The Real Deal New York

Flush with funds, VTS strikes deal with data firm S&P Capital IQ

Cloud-based platform will help landlords find and vet tenants

January 07, 2016 09:30AM
By E.B. Solomont

VTS co-founders Nick Romito, Ryan Masiello and Karl Baum

VTS co-founders Nick Romito, Ryan Masiello and Karl Baum

Cloud-based leasing and portfolio management startup VTS is partnering with data company S&P Capital IQ to buff up its research capabilities for both landlords and brokers, the tech startup announced Thursday.

Under a new partnership, VTS’ landlord and broker customers will have access to 4.85 million public and private company records compiled by S&P Capital.
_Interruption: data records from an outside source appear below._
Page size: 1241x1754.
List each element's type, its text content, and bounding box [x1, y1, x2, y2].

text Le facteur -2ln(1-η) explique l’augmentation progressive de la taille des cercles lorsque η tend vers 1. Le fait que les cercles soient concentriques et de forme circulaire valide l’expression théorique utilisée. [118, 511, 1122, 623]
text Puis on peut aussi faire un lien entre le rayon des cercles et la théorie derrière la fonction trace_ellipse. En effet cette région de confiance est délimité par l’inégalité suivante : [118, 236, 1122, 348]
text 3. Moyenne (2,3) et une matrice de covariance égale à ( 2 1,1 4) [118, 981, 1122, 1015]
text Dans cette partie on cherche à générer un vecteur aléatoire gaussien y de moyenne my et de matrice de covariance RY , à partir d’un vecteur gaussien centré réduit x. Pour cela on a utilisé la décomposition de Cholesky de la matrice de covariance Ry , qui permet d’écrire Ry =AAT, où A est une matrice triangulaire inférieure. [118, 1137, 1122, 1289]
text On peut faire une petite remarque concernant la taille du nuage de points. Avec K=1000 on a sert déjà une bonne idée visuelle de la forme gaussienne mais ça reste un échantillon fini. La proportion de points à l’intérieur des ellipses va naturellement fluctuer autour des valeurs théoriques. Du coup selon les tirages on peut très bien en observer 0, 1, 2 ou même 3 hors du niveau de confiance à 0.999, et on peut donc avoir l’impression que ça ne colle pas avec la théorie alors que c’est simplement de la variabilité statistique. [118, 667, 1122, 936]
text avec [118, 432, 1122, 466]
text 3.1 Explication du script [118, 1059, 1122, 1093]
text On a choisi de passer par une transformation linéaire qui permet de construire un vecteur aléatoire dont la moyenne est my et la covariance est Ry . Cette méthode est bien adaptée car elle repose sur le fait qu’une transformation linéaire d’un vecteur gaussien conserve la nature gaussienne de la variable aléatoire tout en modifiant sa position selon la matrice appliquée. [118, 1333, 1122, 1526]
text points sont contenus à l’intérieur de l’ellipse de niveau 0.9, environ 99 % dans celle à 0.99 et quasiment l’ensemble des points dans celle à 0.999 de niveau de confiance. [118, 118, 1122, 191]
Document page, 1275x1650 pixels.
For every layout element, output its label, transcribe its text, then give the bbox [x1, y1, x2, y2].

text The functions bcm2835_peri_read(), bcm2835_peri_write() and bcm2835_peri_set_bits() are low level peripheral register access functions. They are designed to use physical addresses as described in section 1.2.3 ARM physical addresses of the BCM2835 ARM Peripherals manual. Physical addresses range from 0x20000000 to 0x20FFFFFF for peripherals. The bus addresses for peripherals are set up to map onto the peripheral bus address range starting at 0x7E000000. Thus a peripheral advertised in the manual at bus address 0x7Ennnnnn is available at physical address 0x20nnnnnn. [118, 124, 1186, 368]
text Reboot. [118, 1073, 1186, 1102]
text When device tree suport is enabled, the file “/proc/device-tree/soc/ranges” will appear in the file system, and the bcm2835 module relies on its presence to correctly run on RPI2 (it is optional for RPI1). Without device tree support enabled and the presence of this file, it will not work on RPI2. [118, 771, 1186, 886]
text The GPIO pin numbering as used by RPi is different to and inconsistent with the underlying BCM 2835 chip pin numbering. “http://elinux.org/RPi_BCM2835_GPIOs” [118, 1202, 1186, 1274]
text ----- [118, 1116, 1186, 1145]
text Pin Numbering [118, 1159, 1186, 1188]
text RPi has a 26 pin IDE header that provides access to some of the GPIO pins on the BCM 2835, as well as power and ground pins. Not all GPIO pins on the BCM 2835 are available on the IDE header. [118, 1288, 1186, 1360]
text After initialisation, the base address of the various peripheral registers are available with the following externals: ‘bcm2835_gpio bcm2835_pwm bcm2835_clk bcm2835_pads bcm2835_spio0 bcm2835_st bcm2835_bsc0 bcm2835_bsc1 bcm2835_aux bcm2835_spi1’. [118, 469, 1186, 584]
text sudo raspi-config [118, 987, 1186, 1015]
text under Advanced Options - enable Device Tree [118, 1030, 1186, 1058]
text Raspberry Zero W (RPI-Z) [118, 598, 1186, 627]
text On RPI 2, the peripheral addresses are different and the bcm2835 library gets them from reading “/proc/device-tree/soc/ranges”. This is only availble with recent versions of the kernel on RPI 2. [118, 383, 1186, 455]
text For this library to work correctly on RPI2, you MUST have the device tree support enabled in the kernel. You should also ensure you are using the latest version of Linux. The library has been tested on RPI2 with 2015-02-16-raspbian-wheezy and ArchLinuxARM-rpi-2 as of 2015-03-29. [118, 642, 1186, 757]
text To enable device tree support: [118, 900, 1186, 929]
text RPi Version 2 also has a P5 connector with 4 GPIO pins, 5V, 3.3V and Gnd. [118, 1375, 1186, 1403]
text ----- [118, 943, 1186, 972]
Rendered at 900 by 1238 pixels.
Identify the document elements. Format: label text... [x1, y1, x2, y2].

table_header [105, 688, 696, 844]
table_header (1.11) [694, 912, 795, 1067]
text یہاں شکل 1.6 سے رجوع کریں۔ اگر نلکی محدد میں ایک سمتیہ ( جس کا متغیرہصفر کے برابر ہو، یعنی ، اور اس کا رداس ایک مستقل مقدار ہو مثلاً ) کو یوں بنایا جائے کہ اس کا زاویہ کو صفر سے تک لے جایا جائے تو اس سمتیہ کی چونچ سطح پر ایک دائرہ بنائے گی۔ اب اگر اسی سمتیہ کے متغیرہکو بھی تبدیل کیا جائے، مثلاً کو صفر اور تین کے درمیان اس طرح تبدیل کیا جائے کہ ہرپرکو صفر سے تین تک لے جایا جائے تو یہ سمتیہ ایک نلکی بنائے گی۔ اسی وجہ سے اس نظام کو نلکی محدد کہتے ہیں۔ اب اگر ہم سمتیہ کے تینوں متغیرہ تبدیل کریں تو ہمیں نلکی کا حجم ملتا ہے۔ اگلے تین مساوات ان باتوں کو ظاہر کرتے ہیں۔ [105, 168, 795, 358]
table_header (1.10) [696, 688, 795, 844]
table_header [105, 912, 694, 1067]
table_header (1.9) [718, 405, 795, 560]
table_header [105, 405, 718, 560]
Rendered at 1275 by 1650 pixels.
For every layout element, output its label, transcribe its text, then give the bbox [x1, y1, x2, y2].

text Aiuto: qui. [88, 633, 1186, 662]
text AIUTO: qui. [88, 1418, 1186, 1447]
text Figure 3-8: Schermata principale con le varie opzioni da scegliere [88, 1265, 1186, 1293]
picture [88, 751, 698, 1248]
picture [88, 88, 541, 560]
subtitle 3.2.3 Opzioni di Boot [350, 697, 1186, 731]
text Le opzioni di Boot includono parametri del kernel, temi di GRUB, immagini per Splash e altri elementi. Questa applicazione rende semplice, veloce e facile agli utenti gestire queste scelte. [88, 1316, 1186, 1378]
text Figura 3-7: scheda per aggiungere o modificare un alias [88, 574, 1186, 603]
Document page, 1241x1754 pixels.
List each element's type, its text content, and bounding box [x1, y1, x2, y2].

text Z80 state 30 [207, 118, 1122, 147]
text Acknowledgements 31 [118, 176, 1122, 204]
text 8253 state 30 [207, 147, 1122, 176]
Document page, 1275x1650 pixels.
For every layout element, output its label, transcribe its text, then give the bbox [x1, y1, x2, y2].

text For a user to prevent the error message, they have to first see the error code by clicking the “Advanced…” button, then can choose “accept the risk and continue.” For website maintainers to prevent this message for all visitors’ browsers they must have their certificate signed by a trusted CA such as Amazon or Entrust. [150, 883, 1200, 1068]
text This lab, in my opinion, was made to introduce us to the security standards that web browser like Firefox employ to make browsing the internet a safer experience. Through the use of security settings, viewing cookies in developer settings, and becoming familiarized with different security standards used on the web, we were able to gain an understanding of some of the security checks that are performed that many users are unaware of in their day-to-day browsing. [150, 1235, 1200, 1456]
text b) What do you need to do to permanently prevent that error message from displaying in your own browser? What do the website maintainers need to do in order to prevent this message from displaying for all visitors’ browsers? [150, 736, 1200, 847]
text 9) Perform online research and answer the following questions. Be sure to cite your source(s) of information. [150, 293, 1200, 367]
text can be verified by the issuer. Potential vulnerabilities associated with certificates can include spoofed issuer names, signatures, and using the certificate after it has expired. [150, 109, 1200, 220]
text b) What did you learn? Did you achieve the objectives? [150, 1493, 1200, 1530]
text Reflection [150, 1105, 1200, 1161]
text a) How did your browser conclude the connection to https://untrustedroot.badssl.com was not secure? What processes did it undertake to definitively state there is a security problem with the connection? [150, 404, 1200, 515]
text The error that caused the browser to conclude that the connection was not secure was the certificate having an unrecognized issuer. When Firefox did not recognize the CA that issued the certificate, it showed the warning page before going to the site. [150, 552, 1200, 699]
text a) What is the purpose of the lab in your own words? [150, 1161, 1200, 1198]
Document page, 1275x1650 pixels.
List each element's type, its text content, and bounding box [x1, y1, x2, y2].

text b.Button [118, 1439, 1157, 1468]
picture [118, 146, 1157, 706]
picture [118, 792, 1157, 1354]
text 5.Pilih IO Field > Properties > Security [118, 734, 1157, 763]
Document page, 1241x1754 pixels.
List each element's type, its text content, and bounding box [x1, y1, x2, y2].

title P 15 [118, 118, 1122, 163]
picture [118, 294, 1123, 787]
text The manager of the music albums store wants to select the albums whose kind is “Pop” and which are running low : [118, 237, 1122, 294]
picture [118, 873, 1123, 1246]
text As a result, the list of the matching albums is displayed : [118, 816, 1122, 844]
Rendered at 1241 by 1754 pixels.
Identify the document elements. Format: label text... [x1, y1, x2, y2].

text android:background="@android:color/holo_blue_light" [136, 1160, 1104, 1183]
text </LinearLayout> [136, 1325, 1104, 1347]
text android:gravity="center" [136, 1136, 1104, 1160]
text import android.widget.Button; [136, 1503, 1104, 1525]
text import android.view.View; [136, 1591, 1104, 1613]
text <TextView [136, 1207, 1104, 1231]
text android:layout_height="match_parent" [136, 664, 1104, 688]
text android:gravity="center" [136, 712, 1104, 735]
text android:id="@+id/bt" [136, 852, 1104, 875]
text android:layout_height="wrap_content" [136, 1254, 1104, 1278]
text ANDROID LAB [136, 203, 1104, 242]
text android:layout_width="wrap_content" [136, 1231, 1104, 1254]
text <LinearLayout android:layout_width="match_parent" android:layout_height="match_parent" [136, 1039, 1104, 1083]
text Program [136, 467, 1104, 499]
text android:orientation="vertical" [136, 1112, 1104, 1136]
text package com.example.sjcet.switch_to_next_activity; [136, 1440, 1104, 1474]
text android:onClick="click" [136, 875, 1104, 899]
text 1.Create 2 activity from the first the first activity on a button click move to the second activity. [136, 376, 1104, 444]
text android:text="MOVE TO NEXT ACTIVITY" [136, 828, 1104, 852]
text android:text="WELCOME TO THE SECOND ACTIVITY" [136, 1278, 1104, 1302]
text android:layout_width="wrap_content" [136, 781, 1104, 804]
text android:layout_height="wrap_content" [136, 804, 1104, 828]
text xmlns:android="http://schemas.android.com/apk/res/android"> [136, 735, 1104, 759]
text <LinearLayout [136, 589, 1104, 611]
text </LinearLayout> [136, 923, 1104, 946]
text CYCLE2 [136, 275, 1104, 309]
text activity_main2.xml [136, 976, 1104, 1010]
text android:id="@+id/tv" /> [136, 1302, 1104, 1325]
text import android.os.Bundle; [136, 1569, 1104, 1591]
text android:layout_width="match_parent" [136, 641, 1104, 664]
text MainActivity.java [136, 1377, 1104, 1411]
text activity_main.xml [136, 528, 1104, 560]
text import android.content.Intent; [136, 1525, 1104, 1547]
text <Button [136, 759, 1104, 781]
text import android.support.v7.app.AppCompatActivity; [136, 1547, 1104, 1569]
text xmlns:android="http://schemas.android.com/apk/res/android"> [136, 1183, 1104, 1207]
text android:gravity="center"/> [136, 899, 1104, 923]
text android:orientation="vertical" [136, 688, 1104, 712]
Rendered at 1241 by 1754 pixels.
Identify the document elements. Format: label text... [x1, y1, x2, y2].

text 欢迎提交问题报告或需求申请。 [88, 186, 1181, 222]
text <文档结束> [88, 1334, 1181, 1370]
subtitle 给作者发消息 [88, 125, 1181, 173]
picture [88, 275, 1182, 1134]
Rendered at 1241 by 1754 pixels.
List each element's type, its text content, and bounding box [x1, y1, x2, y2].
The move will enable landlords to vet tenants by looking at their revenue, income, debt, competitors and other data.

“Just because a tenant signed a lease in the building, doesn’t mean they can pay rent for 15 years,” said Ryan Masiello, VTS’ chief revenue officer, who said the deal’s been in the works for several months.

“The idea behind it is we wanted to bring a new data set to the platform,” he said. “We’re providing information about companies that people just can’t get.”

In addition to S&P’s company-specific data, VTS is introducing a marketing intelligence tool that brokers can use to identify prospective tenants. Landlords and brokers will also be able to analyze which industry groups and submarkets are most active, and what office size is most popular among certain types of tenants. “By understanding which tenants are in the market, you may understand what drives future leasing velocity and position spaces to cater to those tenants,” Romito said.

In July, VTS raised $21 million in a Series B round, which followed a $3.3 million investment from Blackstone Group in January. Much of the funding is being used to develop new products and enhance the company’s customer service.

VTS — which largely competes in the space with Hightower — declined to disclose financial terms of its partnership with S&P, which is part of McGraw Hill Financial and competes with Bloomberg and Thompson Reuters.

Romito said the five-year-old startup plans to announce a number of new partnerships throughout the rest of the year.